Naked mole-rats exhibit few signs of aging across a life span. Only the queens bear young, but they can continue do so into old age. As this study notes, they achieve this feat via a number of mechanisms that ensure a continued supply of egg cells. This isn't just a matter of minimizing damage to these cells and their supporting tissues, but also generating new egg cells in adult life, unlike other mammals. It remains an open question as to whether there is any great realization yet to be found in this comparative biology that will benefit efforts to extend human fertility into later life. It doesn't hurt to look.

Unlike humans and other mammals, which become less fertile with age, naked mole-rats can reproduce throughout their remarkably long lifespans. For most mammals, including humans and mice, females are born with a finite number of egg cells, which are produced in utero via a process called oogenesis. Because this limited supply of egg cells depletes over time - some are released during ovulation, but most simply die - fertility declines with age. In contrast, naked mole-rat queens can breed right through old age, suggesting the rodents have special processes to preserve their ovarian reserve and avoid waning fertility. "There are three possibilities for how they do this: They are born with a lot of egg cells, not as many of these cells die, or they continue to create more egg cells after birth. My favorite hypothesis is that they use a cocktail of all three." Sure enough, researchers found evidence for each of the three processes.
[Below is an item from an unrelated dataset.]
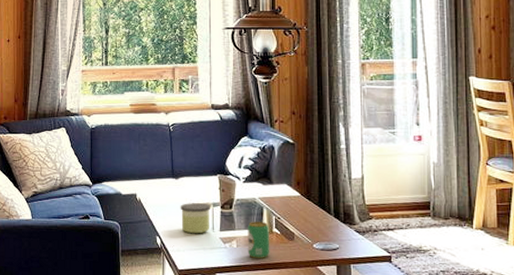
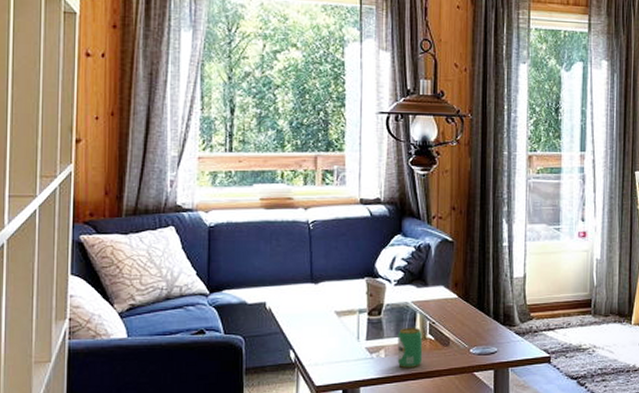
candle: present [180,203,210,234] -> none [319,310,356,345]

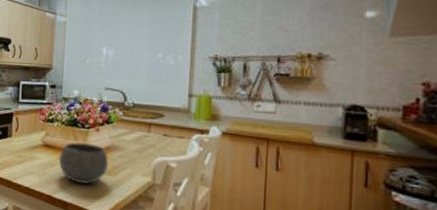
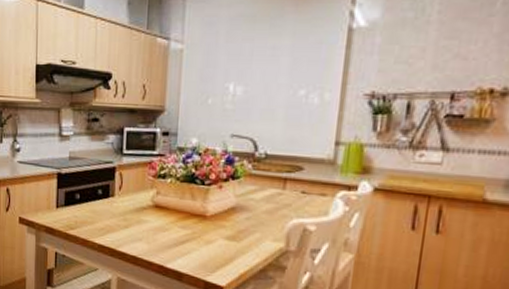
bowl: present [59,141,109,184] -> none [172,201,233,252]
The researchers compared ovaries from naked mole-rats and mice across different stages of development. Despite their similar sizes, mice live four years at most and start to show a drop in fertility by nine months, whereas naked mole-rats have a life expectancy of 30 years or more. They found that naked mole-rat females have exceptionally large numbers of egg cells compared to mice and that death rates of these cells were lower than in mice. For example, at 8 days old, a naked mole-rat female has on average 1.5 million egg cells, about 95 times more than mice of the same age. Most remarkably, the study found that oogenesis happens postnatally in naked mole-rats. Egg precursor cells were actively dividing in 3-month-old animals, and these precursors were found in 10-year-old animals, suggesting that oogenesis could continue throughout their lives.